[Page images with their extracted text]

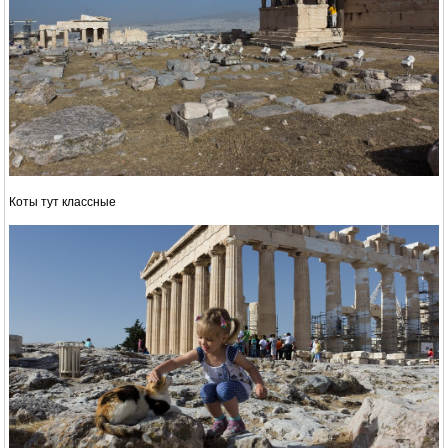
Коты тут классные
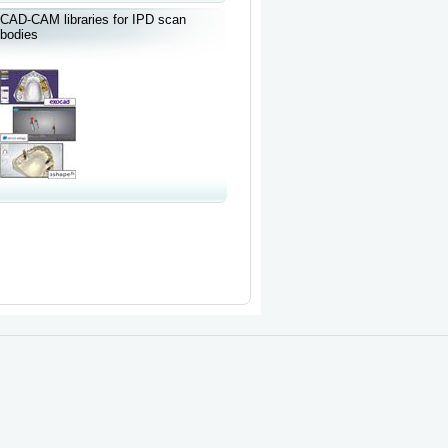
CAD-CAM libraries for IPD scan
bodies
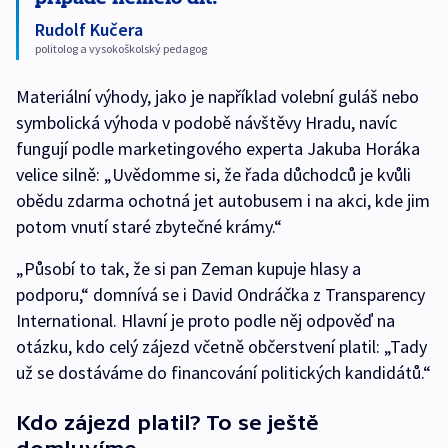
Rudolf Kučera
politolog a vysokoškolský pedagog
Materiální výhody, jako je například volební guláš nebo
symbolická výhoda v podobě návštěvy Hradu, navíc
fungují podle marketingového experta Jakuba Horáka
velice silně: „Uvědomme si, že řada důchodců je kvůli
obědu zdarma ochotná jet autobusem i na akci, kde jim
potom vnutí staré zbytečné krámy.“
„Působí to tak, že si pan Zeman kupuje hlasy a
podporu,“ domnívá se i David Ondráčka z Transparency
International. Hlavní je proto podle něj odpověď na
otázku, kdo celý zájezd včetně občerstvení platil: „Tady
už se dostáváme do financování politických kandidátů.“
Kdo zájezd platil? To se ještě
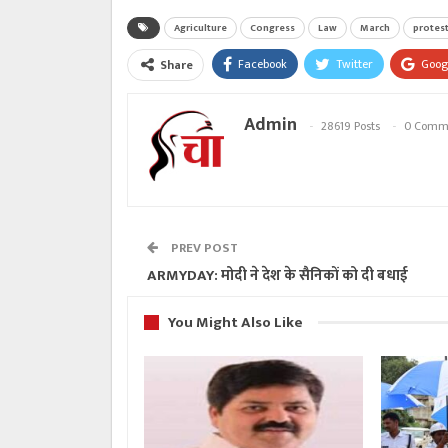
Agriculture
Congress
Law
March
protes
Facebook
Twitter
Goog
Share
Admin
28619 Posts
0 Comm
PREV POST
ARMYDAY: मोदी ने देश के सैनिकों को दी बधाई
You Might Also Like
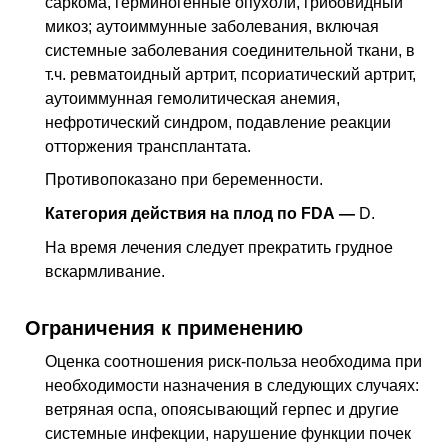
саркома, герминогенные опухоли, грибовидный
микоз; аутоиммунные заболевания, включая
системные заболевания соединительной ткани,
в
т.ч.
ревматоидный артрит, псориатический артрит,
аутоиммунная гемолитическая анемия,
нефротический синдром, подавление реакции
отторжения трансплантата.
Противопоказано при беременности.
Категория действия на плод по FDA —
D.
На время лечения следует прекратить грудное
вскармливание.
Ограничения к применению
Оценка соотношения риск-польза необходима при
необходимости назначения в следующих случаях:
ветряная оспа, опоясывающий герпес и другие
системные инфекции, нарушение функции почек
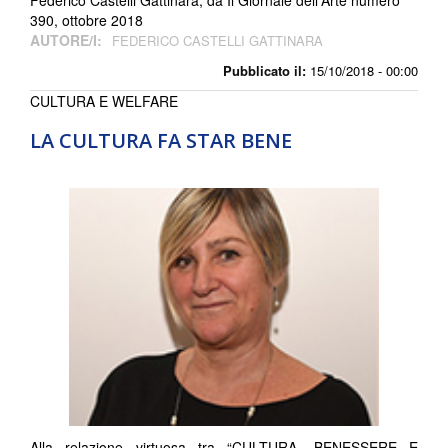
Federico Castelli Gattinara, da Il Giornale dell'Arte numero
390, ottobre 2018
AUTORE/I:
FEDERICO CASTELLI GATTINARA
Pubblicato il:
15/10/2018 - 00:00
CULTURA E WELFARE
LA CULTURA FA STAR BENE
Alla relazione virtuosa tra “CULTURA, BENESSERE E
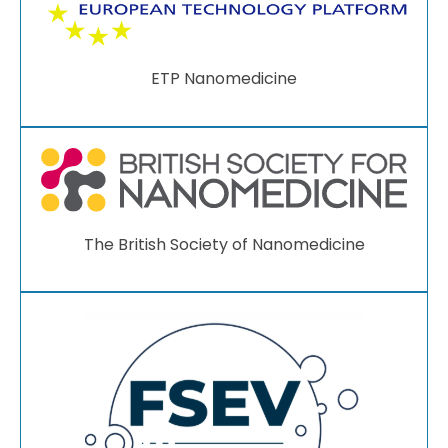
ETP Nanomedicine
The British Society of Nanomedicine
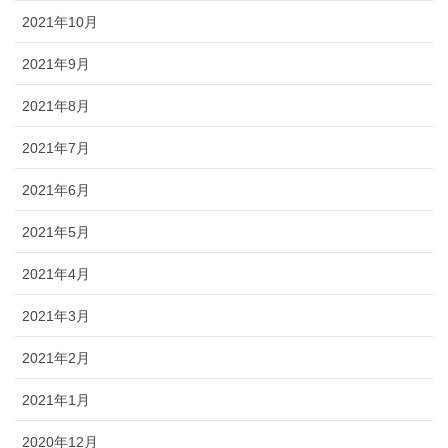
2021年10月
2021年9月
2021年8月
2021年7月
2021年6月
2021年5月
2021年4月
2021年3月
2021年2月
2021年1月
2020年12月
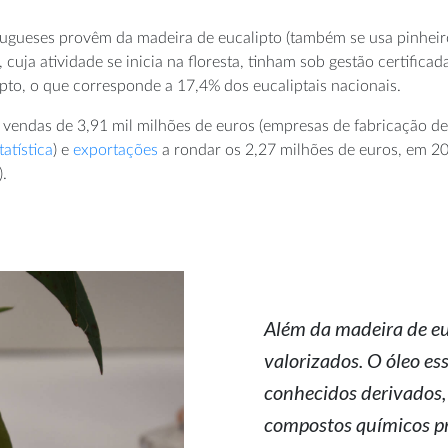
tugueses provêm da madeira de eucalipto (também se usa pinheiro-
ja atividade se inicia na floresta, tinham sob gestão certificada
ipto, o que corresponde a 17,4% dos eucaliptais nacionais.
endas de 3,91 mil milhões de euros (empresas de fabricação de p
tatística
) e
exportações
a rondar os 2,27 milhões de euros, em 20
).
Além da madeira de eu
valorizados. O óleo es
conhecidos derivados,
compostos químicos pre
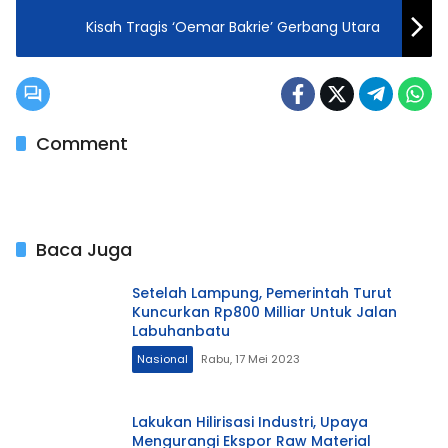
Kisah Tragis ‘Oemar Bakrie’ Gerbang Utara
Comment
Baca Juga
Setelah Lampung, Pemerintah Turut
Kuncurkan Rp800 Milliar Untuk Jalan
Labuhanbatu
Nasional
Rabu, 17 Mei 2023
Lakukan Hilirisasi Industri, Upaya
Mengurangi Ekspor Raw Material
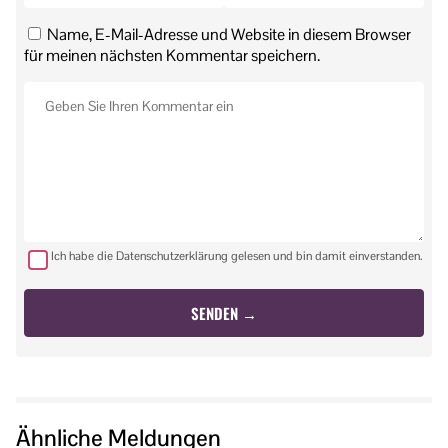
Name, E-Mail-Adresse und Website in diesem Browser
für meinen nächsten Kommentar speichern.
Ich habe die Datenschutzerklärung gelesen und bin damit einverstanden.
Ähnliche Meldungen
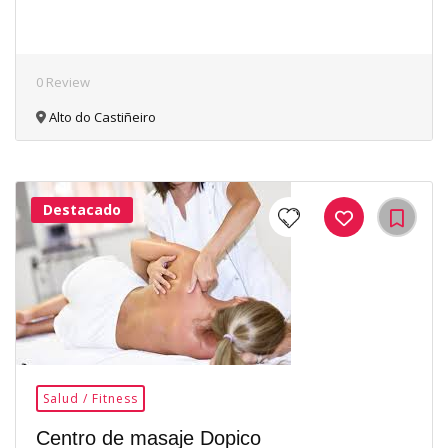
0 Review
Alto do Castiñeiro
Destacado
25Me
Gusta
Salud / Fitness
Centro de masaje Dopico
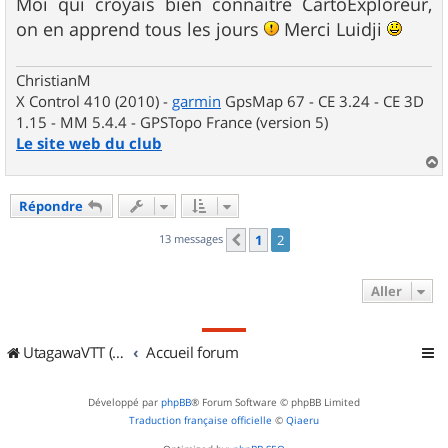
Moi qui croyais bien connaître CartoExploreur,
on en apprend tous les jours
Merci Luidji
ChristianM
X Control 410 (2010) -
garmin
GpsMap 67 - CE 3.24 - CE 3D
1.15 - MM 5.4.4 - GPSTopo France (version 5)
Le site web du club
a
u
Répondre
t
13 messages
1
2
Précédent
Aller
UtagawaVTT (Randos VTT et VTTAE avec traces GPS)
Accueil forum
Développé par
phpBB
® Forum Software © phpBB Limited
Traduction française officielle
©
Qiaeru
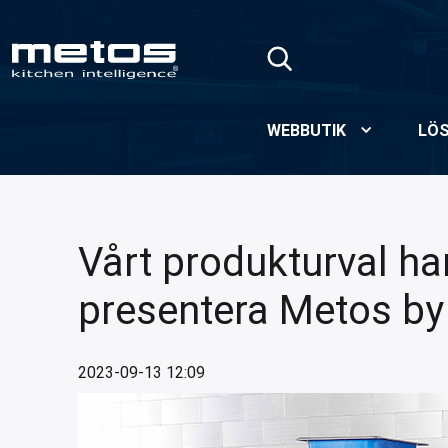
Hoppa till huvudinnehåll
WEBBUTIK
LÖS
Vårt produkturval ha
presentera Metos by
2023-09-13 12:09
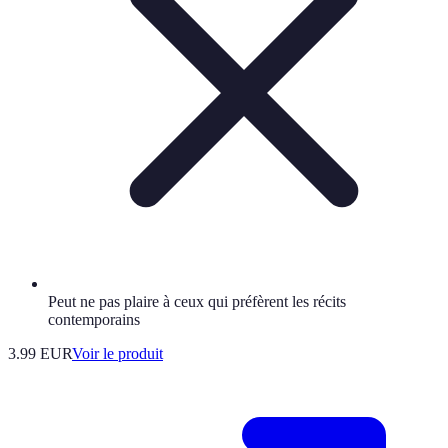
Peut ne pas plaire à ceux qui préfèrent les récits
contemporains
3.99 EUR
Voir le produit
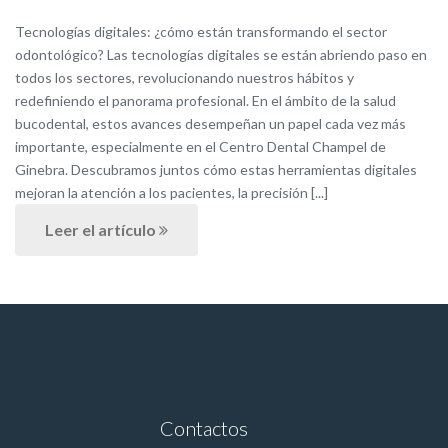
Tecnologías digitales: ¿cómo están transformando el sector
odontológico? Las tecnologías digitales se están abriendo paso en
todos los sectores, revolucionando nuestros hábitos y
redefiniendo el panorama profesional. En el ámbito de la salud
bucodental, estos avances desempeñan un papel cada vez más
importante, especialmente en el Centro Dental Champel de
Ginebra. Descubramos juntos cómo estas herramientas digitales
mejoran la atención a los pacientes, la precisión [...]
Leer el artículo
Contactos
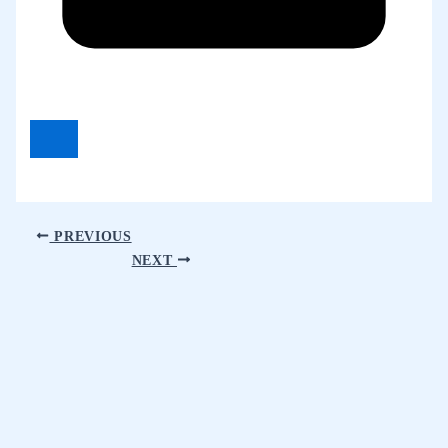
PREVIOUS
NEXT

◆ WORK TO COMPLETE:
Reproduce the lines starting with the line that contains "Moi qui croyais" and going on through the line that contains "Traduction française officielle", including both of those lines.

◆ ANSWER SECTION:
Moi qui croyais bien connaître CartoExploreur,
on en apprend tous les jours
Merci Luidji
ChristianM
X Control 410 (2010) -
garmin
GpsMap 67 - CE 3.24 - CE 3D
1.15 - MM 5.4.4 - GPSTopo France (version 5)
Le site web du club
a
u
Répondre
t
13 messages
1
2
Précédent
Aller
UtagawaVTT (Randos VTT et VTTAE avec traces GPS)
Accueil forum
Développé par
phpBB
® Forum Software © phpBB Limited
Traduction française officielle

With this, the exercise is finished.